Not everyone falling for ‘Everyone’s Bengal’

February 9th, 2011 - 3:29 pm ICT by IANS  

By Mithun Dasgupta
Kolkata, Feb 9 (IANS) A well-known consulting firm engaged by the West Bengal government to woo investors has come up with the catchline “Everyone’s Bengal”. But experts are wondering whether a mere slogan can dispel the state’s negative image among businesspersons and potential investors.Wally Olins, the brand guru of premier consulting firm Saffron Brand Consultants, was very positive when he unveiled the ‘Brand Bengal’ logo.

Saffron was employed by the state government to rectify Bengal’s image. It conducted research for five months and came up with the catchline “Everyone’s Bengal” or “Shobar Bangla”.

“Our aim was to help the state build Brand Bengal and take the initiative to progress after the Singur fiasco. We wanted to pinpoint, through our research, the major misconceptions about the state,” consultant Tina Mehta, who was engaged in the research, told IANS.

“The research findings indicate a major perception issue. The gulf is not huge with states like Gujarat. Some initiatives in communicative programme are needed. We suggested an initiative like ‘Made in Bengal’. The products, which are manufactured or produced in the state should be sold with a tag ‘Made in Bengal’,” she said.

A review by a human resource organisation recently stated that industrialists in India and abroad were not interested in investing in West Bengal. Hence, the government was eager to unveil a “brighter face” of Bengal, especially after the Singur fiasco where Tata Motors had pulled out its Nano project from the town in Hooghly district.

But there are many who say that branding is a continuous process and a slogan or two will not be a huge help in attracting investments.

Economist Dipankar Dasgupta is one of them.
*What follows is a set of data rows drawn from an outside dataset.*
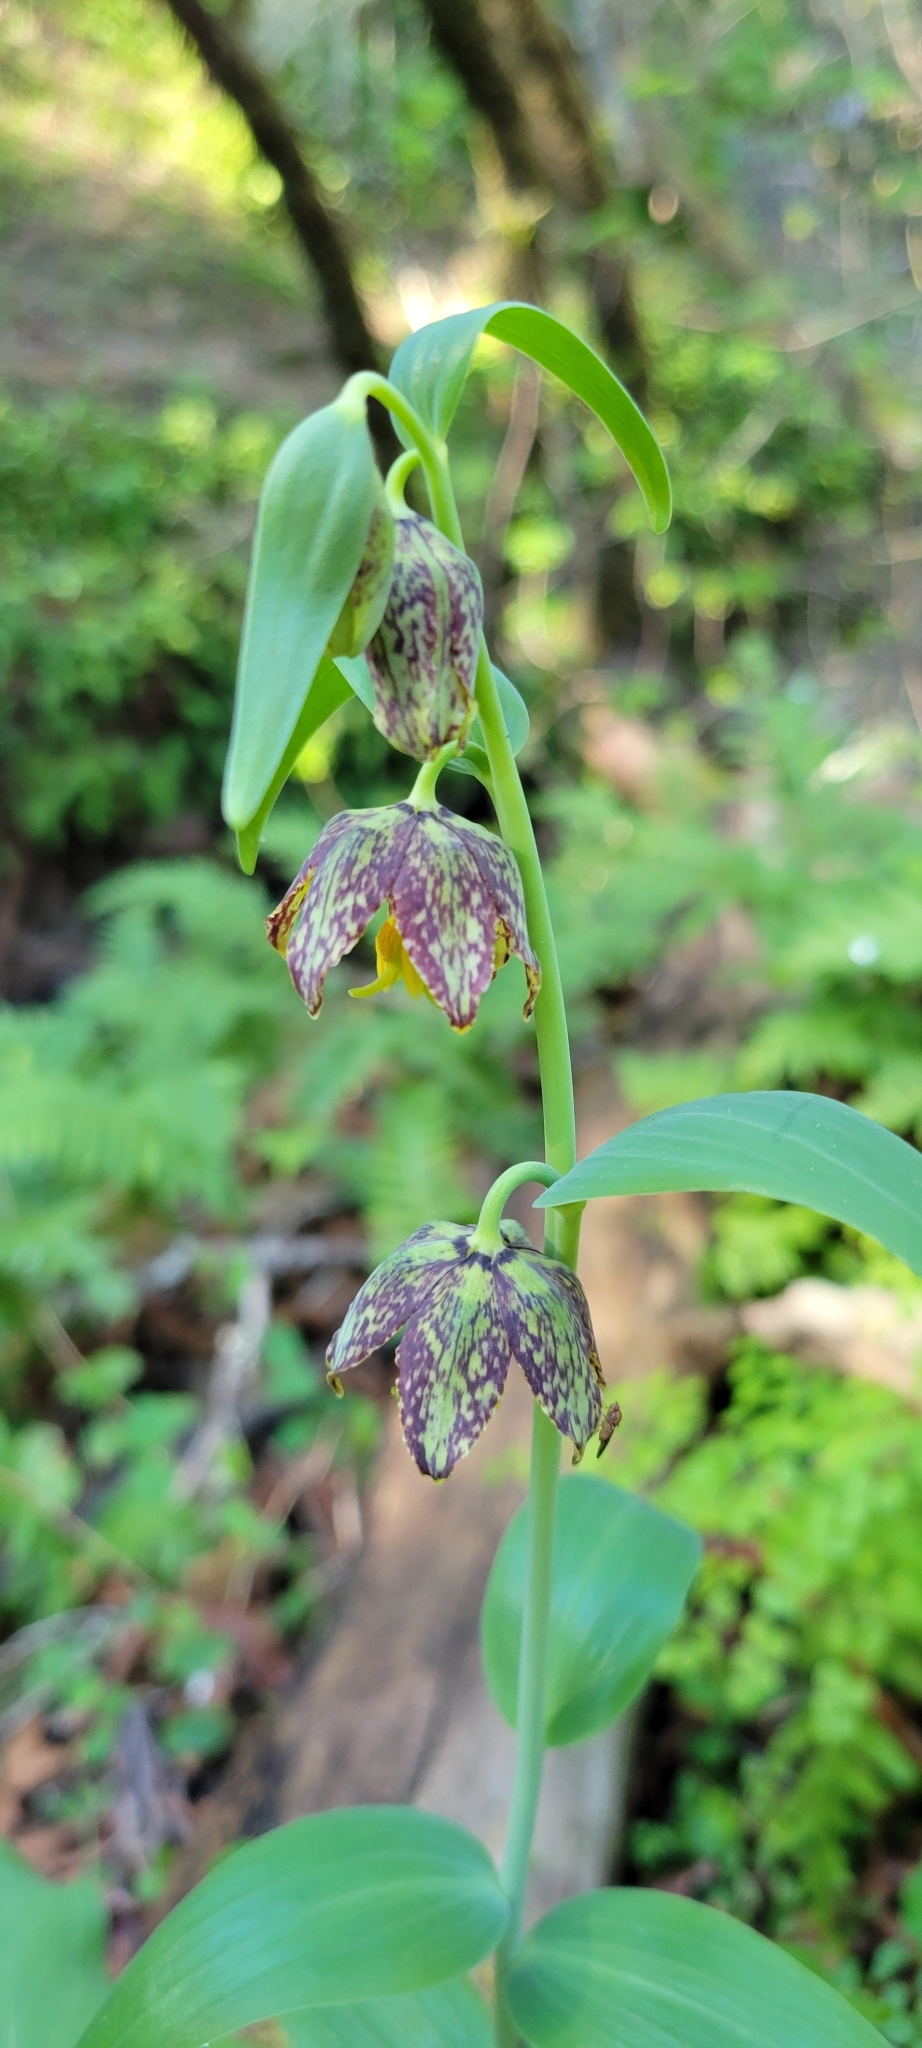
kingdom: Plantae
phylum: Tracheophyta
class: Liliopsida
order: Liliales
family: Liliaceae
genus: Fritillaria
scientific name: Fritillaria affinis
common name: Ojai fritillary
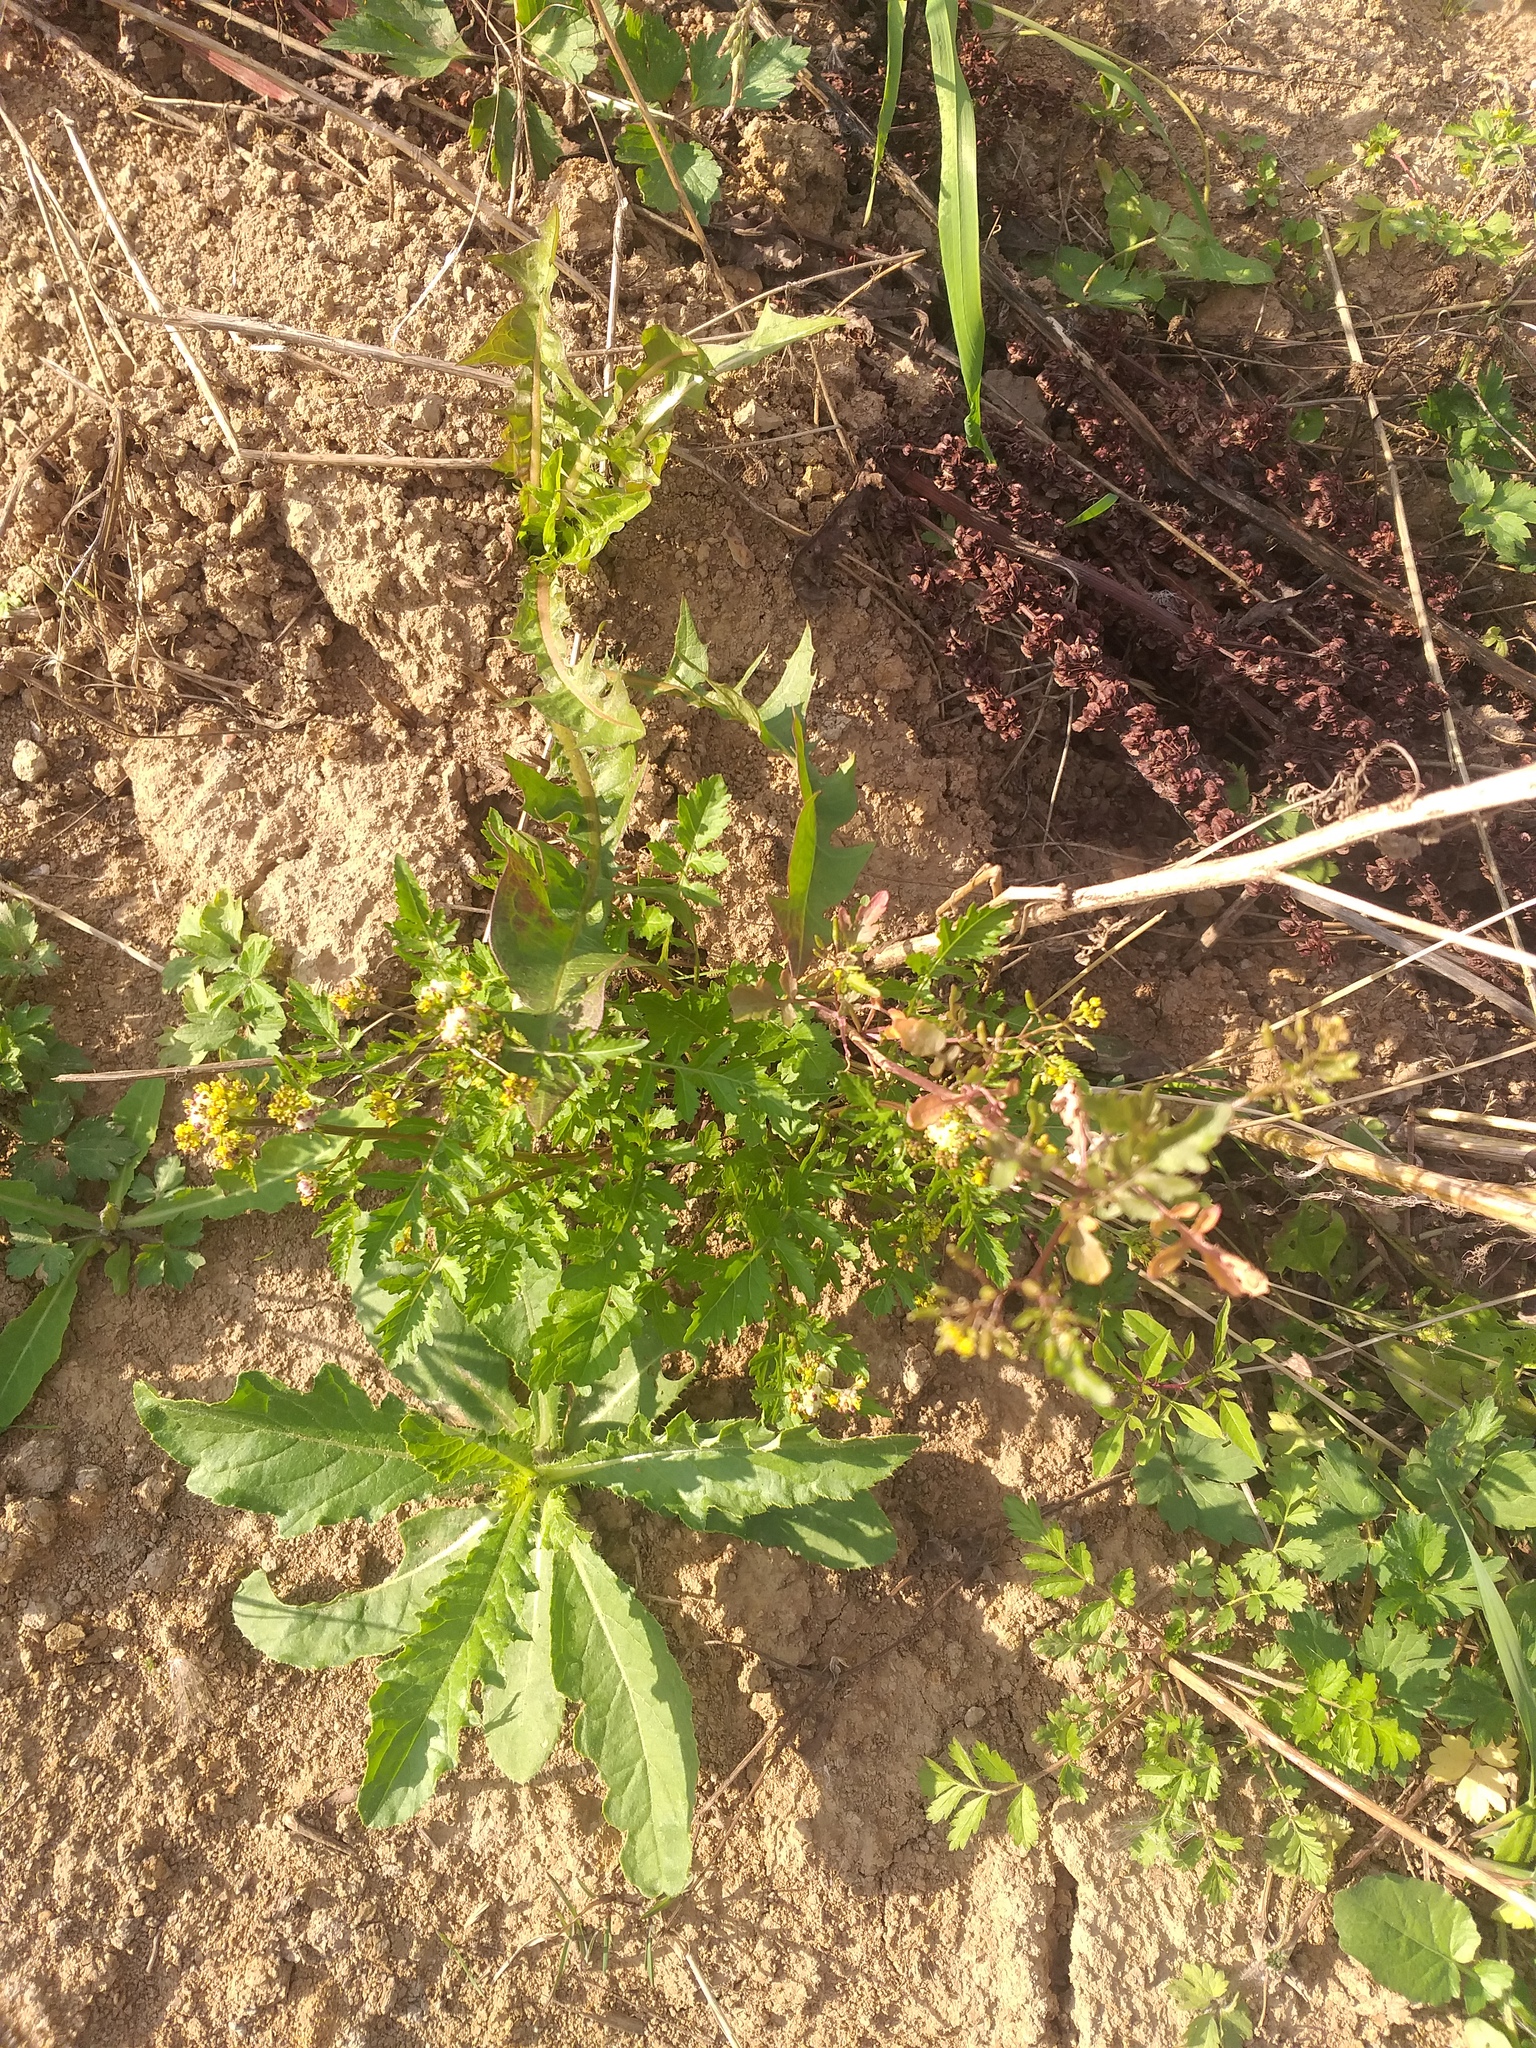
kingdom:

“The state of industry in West Bengal is not good. I believe just slogans will not help the state to draw in private investment. The condition of Bengal now is not stable…there is violence across the state. Assembly elections are round the corner.

“And we don’t know the scale of atrocities that could take place in the run-up to the polls. Even after the new government is sworn in, it will take some time to stabilise,” Dasgupta told IANS.

“So I think this campaign will cut little ice. Moreover, investors are well aware of the developments. They do not need to know things from any consulting firm,” he said.

Industrialist Harshavardhan Neotia said re-branding had its merits but it has to be followed up with action.

“There is no denying the fact that Bengal often has to battle a negative image and sometimes its reputation precedes reality. So, even good work tends to go unnoticed. To that extent, obviously a re-branding is necessary. A re-branding exercise will also give its stakeholders a chance to view things in a fresh light and convey a seriousness of intent,” Neotia said.

“Having said that, a re-branding exercise is just one of the many components required to change an existing perception. Performance is the real litmus test,” he said, citing the case of Bihar.

“Though it has not gone in for any kind of re-branding exercise, people are looking at it differently as there has been concerted efforts towards development…only voicing the sentiment without backing it up with action will not lead to a change of perception,” he added.

Former Indian Chamber of Commerce president Sanjoy Budhia felt that the “Branding Bengal campaign should be a continuous process. We have to highlight the services that we offer to the investors.”

“West Bengal should highlight its quality, not over-selling or under-selling it,” he averred.

Bengal National Chamber of Commerce and Industry secretary D.P. Nag said removing the existing negative perception about the state would take time.

“Politics of ‘no’ is dominant in Bengal. Here, we neither get to see a Nano plant, nor an airport project in Andal nor setting up a boundary wall for IISCO project at Burnpur,” Nag told IANS.

“If ‘Everyone’s Bengal’ campaign is carried out then the people who have a negative perception about Bengal will have second thoughts,” he added.

Union Minister of State for Urban Development and Trinamool Congress leader Saugata Roy said: “It is too late, nothing will happen.”
He said private investment will come to the state only after the new government comes to power following the upcoming assembly elections.

State Information and Cultural Affairs Minister Anjan Bera, however, said: “Saffron has done a workshop and given some suggestions. A committee has been constituted. The state government will take a decision on it after reviewing these suggestions..it is a process.”